4x−y+2z=11
x+2y−z=−1
2x+2y−3z=−1
can someone help me find x,y,z, I have tried isolation but i cant seem to get it
never mind guys i got it cuz im smart and i never give up.
I would use elimination, especially after looking at the y terms
#3 - #2: x - 2z= 0 , so we already know z = 2y
#1 times 2 : 8x - 2y + 4z = 22
original #2 as is: x + 2y - z = -1
add them:
9x + 3z = 21
or
3x + z = 7
double this: 6x + 2z = 14
using with : x - 2z = 0
add them
7x = 14
x = 2
in 3x+z=7 ----> 6+z=7
z = 1
in the original #2:
x+2y-z=-1
2+2y-1=-1
2y=-2
y=-1
x=2 , y=-1, z=1
The above solution is not unique.
Other than choosing the y's, there was really no plan, you just sort of go with the flow.
To solve the system of equations, you can use a method called "Gaussian elimination" or "row reduction." This involves performing operations on the equations to get them into a simplified form that reveals the values of x, y, and z.
Let's start by expressing the system of equations in matrix form:
[A] * [X] = [B]
where [A] is the coefficient matrix, [X] is the column matrix of the variables (x, y, z), and [B] is the constant matrix.
In our case, [A] would be:
| 4 -1 2 |
| 1 2 -1 |
| 2 2 -3 |
[X] would be:
| x |
| y |
| z |
And [B] would be:
| 11 |
| -1 |
| -1 |
Now, let's perform row operations to simplify the system:
1. Multiply Equation 1 by 1/4 to make the leading coefficient of x equal to 1:
| 4 -1 2 | | 11 |
| 1 2 -1 | -> | -1 |
| 2 2 -3 | | -1 |
2. Replace Equation 2 with Equation 2 - Equation 1:
| 4 -1 2 | | 11 |
| 0 9 -3 | -> | -8 |
| 2 2 -3 | | -1 |
3. Replace Equation 3 with Equation 3 - 2 * Equation 1:
| 4 -1 2 | | 11 |
| 0 9 -3 | -> | -8 |
| 0 4 -7 | | -13 |
4. Multiply Equation 2 by 1/9 to make the leading coefficient of y equal to 1:
| 4 -1 2 | | 11 |
| 0 9 -3 | -> | -8 |
| 0 4 -7 | | -13 |
5. Replace Equation 3 with Equation 3 - (4/9) * Equation 2:
| 4 -1 2 | | 11 |
| 0 9 -3 | -> | -8 |
| 0 0 -1 | | -5 |
Now, we have simplified the system to the form [A] * [X] = [B], where A is an upper triangular matrix.
To solve for z, we can directly substitute z = -5 into the third equation (0 * x + 0 * y - 1 * z = -5).

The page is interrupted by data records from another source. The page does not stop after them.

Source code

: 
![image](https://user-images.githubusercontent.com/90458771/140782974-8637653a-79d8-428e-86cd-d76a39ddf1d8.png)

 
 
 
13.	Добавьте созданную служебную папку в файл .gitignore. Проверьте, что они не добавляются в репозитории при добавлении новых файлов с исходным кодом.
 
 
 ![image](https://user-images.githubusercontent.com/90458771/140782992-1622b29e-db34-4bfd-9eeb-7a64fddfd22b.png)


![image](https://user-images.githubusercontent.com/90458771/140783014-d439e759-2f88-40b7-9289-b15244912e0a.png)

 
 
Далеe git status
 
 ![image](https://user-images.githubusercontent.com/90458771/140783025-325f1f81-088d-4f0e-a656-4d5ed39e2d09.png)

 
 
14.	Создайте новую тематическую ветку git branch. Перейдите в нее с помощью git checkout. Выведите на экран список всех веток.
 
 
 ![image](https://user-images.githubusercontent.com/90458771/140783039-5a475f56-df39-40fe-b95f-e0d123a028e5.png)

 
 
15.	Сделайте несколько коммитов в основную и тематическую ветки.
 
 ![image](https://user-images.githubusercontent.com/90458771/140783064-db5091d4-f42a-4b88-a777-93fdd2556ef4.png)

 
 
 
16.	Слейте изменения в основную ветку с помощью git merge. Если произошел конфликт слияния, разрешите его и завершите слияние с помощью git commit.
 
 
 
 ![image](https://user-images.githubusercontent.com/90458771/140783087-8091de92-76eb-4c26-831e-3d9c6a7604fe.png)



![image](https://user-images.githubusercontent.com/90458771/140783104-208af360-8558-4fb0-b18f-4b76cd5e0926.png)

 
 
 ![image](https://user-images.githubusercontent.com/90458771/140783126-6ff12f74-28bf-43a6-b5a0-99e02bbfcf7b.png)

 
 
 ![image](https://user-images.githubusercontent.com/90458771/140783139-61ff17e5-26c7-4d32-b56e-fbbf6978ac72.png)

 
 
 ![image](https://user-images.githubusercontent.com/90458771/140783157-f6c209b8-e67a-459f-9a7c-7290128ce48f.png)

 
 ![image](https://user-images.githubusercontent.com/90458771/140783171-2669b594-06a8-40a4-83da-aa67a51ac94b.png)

So, z = -5.
Substituting z = -5 into the second equation (0 * x + 9 * y - 3 * (-5) = -8), we can solve for y. Therefore, 9y - 15 = -8, yielding y = 1.
Finally, substituting z = -5 and y = 1 into the first equation (4 * x - 1 * 1 + 2 * (-5) = 11), we can solve for x. Hence, 4x - 1 - 10 = 11, giving us x = 6.
So, the solution to the system of equations is x = 6, y = 1, and z = -5.